(Source data)
• • • • • • •
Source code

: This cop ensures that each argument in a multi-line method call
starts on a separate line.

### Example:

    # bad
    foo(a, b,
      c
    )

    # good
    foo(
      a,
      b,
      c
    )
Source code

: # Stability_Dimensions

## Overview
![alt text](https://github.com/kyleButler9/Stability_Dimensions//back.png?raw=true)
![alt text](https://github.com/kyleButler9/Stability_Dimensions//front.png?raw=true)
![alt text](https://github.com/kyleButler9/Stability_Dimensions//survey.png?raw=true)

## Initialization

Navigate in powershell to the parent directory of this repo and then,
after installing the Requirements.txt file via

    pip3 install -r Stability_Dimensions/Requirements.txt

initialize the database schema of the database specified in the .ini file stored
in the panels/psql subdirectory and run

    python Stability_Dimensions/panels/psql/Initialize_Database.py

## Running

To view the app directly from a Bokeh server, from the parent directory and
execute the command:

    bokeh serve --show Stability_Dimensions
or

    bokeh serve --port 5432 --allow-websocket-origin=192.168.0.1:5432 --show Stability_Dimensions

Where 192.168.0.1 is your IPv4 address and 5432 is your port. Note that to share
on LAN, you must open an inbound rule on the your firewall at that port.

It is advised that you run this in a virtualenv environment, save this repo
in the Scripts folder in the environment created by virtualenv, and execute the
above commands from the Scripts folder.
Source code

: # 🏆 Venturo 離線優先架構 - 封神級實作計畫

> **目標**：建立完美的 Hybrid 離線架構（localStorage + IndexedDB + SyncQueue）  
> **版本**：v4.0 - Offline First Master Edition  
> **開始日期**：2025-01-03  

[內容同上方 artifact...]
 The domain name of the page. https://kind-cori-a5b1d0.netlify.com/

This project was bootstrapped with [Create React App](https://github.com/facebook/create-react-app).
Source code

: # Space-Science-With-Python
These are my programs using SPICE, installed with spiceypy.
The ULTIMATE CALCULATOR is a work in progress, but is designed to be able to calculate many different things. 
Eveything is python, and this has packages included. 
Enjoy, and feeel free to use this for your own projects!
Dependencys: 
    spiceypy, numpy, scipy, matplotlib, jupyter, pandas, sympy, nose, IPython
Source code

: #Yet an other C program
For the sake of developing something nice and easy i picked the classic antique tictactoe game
• • • • • • •
Assignment:
Only what runs from the line containing "Eveything is python, and" through the final line of the entries above belongs in the answer, restated exactly.

Your solution:
Eveything is python, and this has packages included. 
Enjoy, and feeel free to use this for your own projects!
Dependencys: 
    spiceypy, numpy, scipy, matplotlib, jupyter, pandas, sympy, nose, IPython
Source code

: #Yet an other C program
For the sake of developing something nice and easy i picked the classic antique tictactoe game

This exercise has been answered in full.